A veces –casi siempre–, me gustaría que fueras poeta, que todo el tiempo experimentaras diciéndome palabras, calculando las sílabas mientras me dices cosas al oído –tal vez contándolas con tus dedos a escondidas en tu espalda–, midiendo la eficacia de cada verso en mis ojos, en una ceja arqueada, en la mínima apertura de la boca, que no pudieras dormir el día antes de verme porque se te ocurren tantas cosas para decirme, para inventarme de otras formas. Que me usaras para hacer poesía pues.

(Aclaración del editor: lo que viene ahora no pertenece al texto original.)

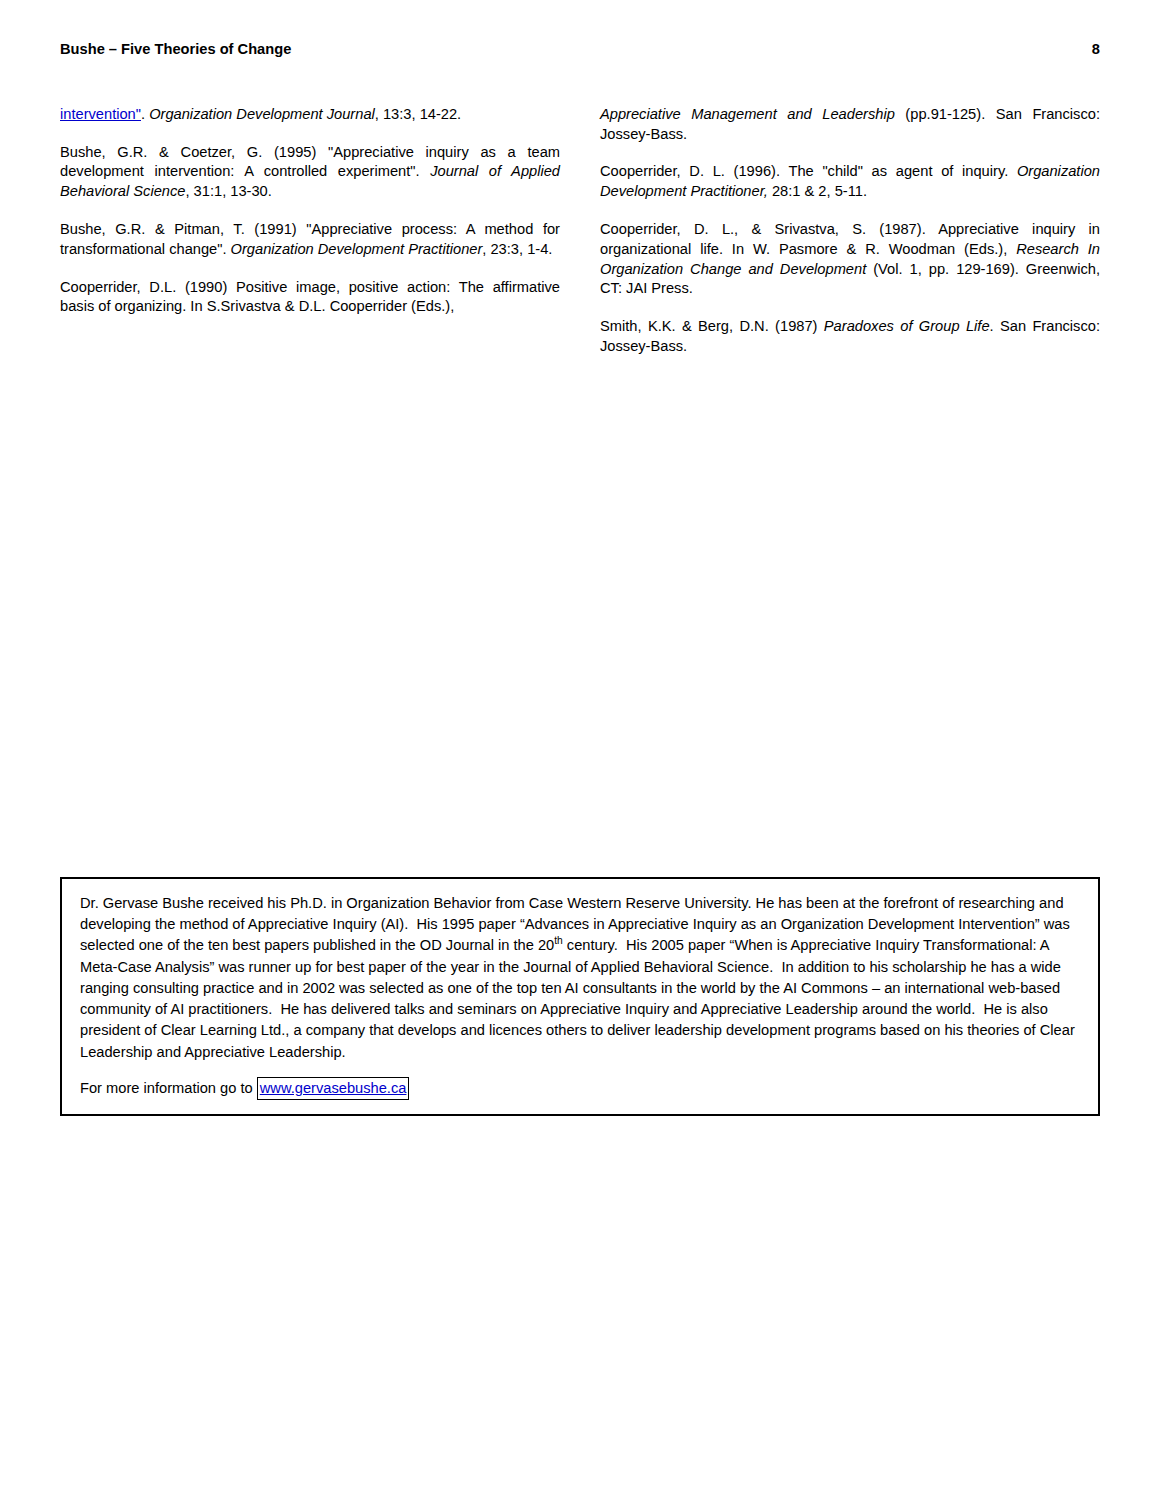Bushe – Five Theories of Change 8
intervention". Organization Development Journal, 13:3, 14-22.
Bushe, G.R. & Coetzer, G. (1995) "Appreciative inquiry as a team development intervention: A controlled experiment". Journal of Applied Behavioral Science, 31:1, 13-30.
Bushe, G.R. & Pitman, T. (1991) "Appreciative process: A method for transformational change". Organization Development Practitioner, 23:3, 1-4.
Cooperrider, D.L. (1990) Positive image, positive action: The affirmative basis of organizing. In S.Srivastva & D.L. Cooperrider (Eds.),
Appreciative Management and Leadership (pp.91-125). San Francisco: Jossey-Bass.
Cooperrider, D. L. (1996). The "child" as agent of inquiry. Organization Development Practitioner, 28:1 & 2, 5-11.
Cooperrider, D. L., & Srivastva, S. (1987). Appreciative inquiry in organizational life. In W. Pasmore & R. Woodman (Eds.), Research In Organization Change and Development (Vol. 1, pp. 129-169). Greenwich, CT: JAI Press.
Smith, K.K. & Berg, D.N. (1987) Paradoxes of Group Life. San Francisco: Jossey-Bass.
Dr. Gervase Bushe received his Ph.D. in Organization Behavior from Case Western Reserve University. He has been at the forefront of researching and developing the method of Appreciative Inquiry (AI). His 1995 paper “Advances in Appreciative Inquiry as an Organization Development Intervention” was selected one of the ten best papers published in the OD Journal in the 20th century. His 2005 paper “When is Appreciative Inquiry Transformational: A Meta-Case Analysis” was runner up for best paper of the year in the Journal of Applied Behavioral Science. In addition to his scholarship he has a wide ranging consulting practice and in 2002 was selected as one of the top ten AI consultants in the world by the AI Commons – an international web-based community of AI practitioners. He has delivered talks and seminars on Appreciative Inquiry and Appreciative Leadership around the world. He is also president of Clear Learning Ltd., a company that develops and licences others to deliver leadership development programs based on his theories of Clear Leadership and Appreciative Leadership.
For more information go to www.gervasebushe.ca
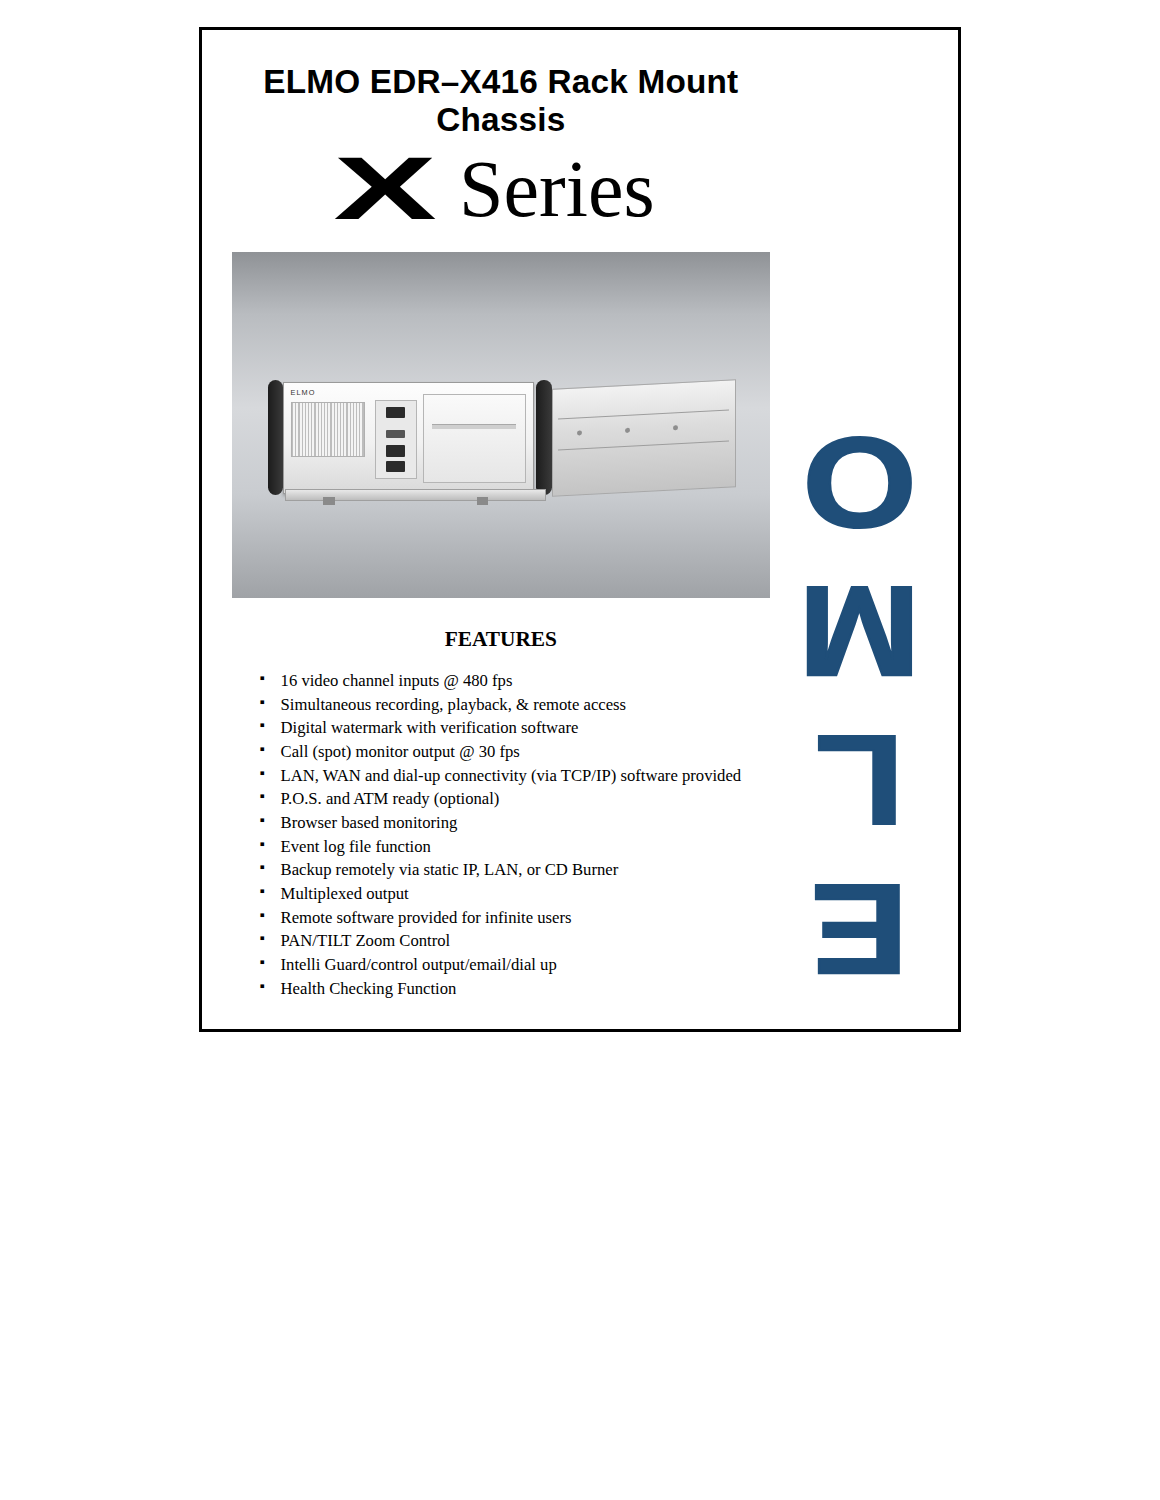ELMO EDR–X416 Rack Mount Chassis
X Series
ELMO
FEATURES
16 video channel inputs @ 480 fps
Simultaneous recording, playback, & remote access
Digital watermark with verification software
Call (spot) monitor output @ 30 fps
LAN, WAN and dial-up connectivity (via TCP/IP) software provided
P.O.S. and ATM ready (optional)
Browser based monitoring
Event log file function
Backup remotely via static IP, LAN, or CD Burner
Multiplexed output
Remote software provided for infinite users
PAN/TILT Zoom Control
Intelli Guard/control output/email/dial up
Health Checking Function
ELMO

Nunca te lo he dicho, pero definitivamente tengo un poco de envidia de el cortejo. Quisiera que por una vez todo dependiera de ti, de tu habilidad para crear conversación de la nada, de tu insistencia al buscarme, de tus mensajes de texto a media noche. Quisiera que me invitaras a salir y yo te dijera que no estoy seguro y tú insistieras hasta convencerme. Que por una vez pagaras todo aún a pesar de que yo insistiera en separar la cuenta, y que en algún momento intentaras besarme. Que lo intentaras y que yo me negara sin muchas ganas de negarme verdaderamente.

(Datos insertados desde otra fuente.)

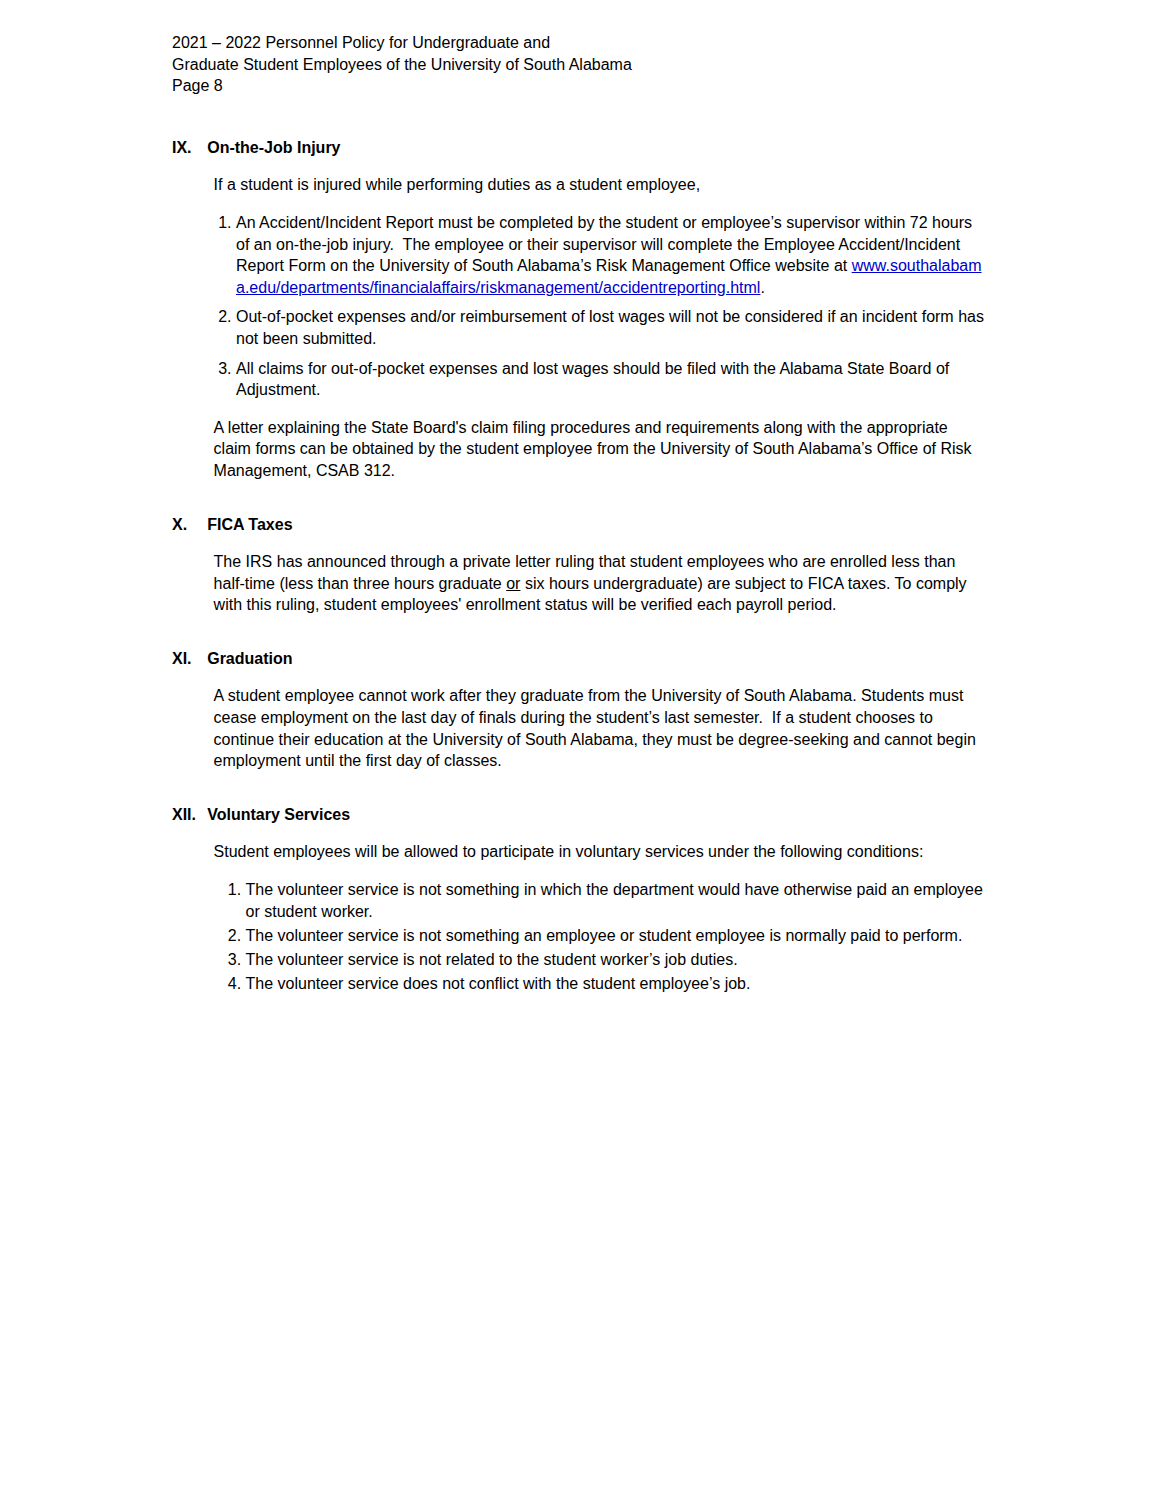2021 – 2022 Personnel Policy for Undergraduate and
Graduate Student Employees of the University of South Alabama
Page 8
IX. On-the-Job Injury
If a student is injured while performing duties as a student employee,
An Accident/Incident Report must be completed by the student or employee’s supervisor within 72 hours of an on-the-job injury. The employee or their supervisor will complete the Employee Accident/Incident Report Form on the University of South Alabama’s Risk Management Office website at www.southalabama.edu/departments/financialaffairs/riskmanagement/accidentreporting.html.
Out-of-pocket expenses and/or reimbursement of lost wages will not be considered if an incident form has not been submitted.
All claims for out-of-pocket expenses and lost wages should be filed with the Alabama State Board of Adjustment.
A letter explaining the State Board's claim filing procedures and requirements along with the appropriate claim forms can be obtained by the student employee from the University of South Alabama’s Office of Risk Management, CSAB 312.
X. FICA Taxes
The IRS has announced through a private letter ruling that student employees who are enrolled less than half-time (less than three hours graduate or six hours undergraduate) are subject to FICA taxes. To comply with this ruling, student employees' enrollment status will be verified each payroll period.
XI. Graduation
A student employee cannot work after they graduate from the University of South Alabama. Students must cease employment on the last day of finals during the student’s last semester. If a student chooses to continue their education at the University of South Alabama, they must be degree-seeking and cannot begin employment until the first day of classes.
XII. Voluntary Services
Student employees will be allowed to participate in voluntary services under the following conditions:
The volunteer service is not something in which the department would have otherwise paid an employee or student worker.
The volunteer service is not something an employee or student employee is normally paid to perform.
The volunteer service is not related to the student worker’s job duties.
The volunteer service does not conflict with the student employee’s job.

A veces quisiera que fueras otra, o muchas otras. Que fueras un poquito todas las muchachas de las que me he enamorado, de las que no me enamoré aunque quise, de las que dije estarlo sin que fuera cierto o sí lo estuve pero nunca se lo dije a nadie, de las que sólo recuerdo la falda azul o roja o rojaconflorecitas o el pantalón entallado o la sonrisa brillante o el olor de su cabello. Que fueras todas menos precisamente tú, y que fueras feliz y te llamaras Ana o Diana, Daniela, Mariana o Itzel. Que te pudiera decir de cuatro formas distintas que te llamas Raquel o algún otro nombre bíblico; que tuvieras un nombre desconocido y casi imposible de pronunciar.
A veces, me gustaría que te llamaras como tú quisieras o como te llamas solamente y fueras una sola, y estuvieras cerca y yo también.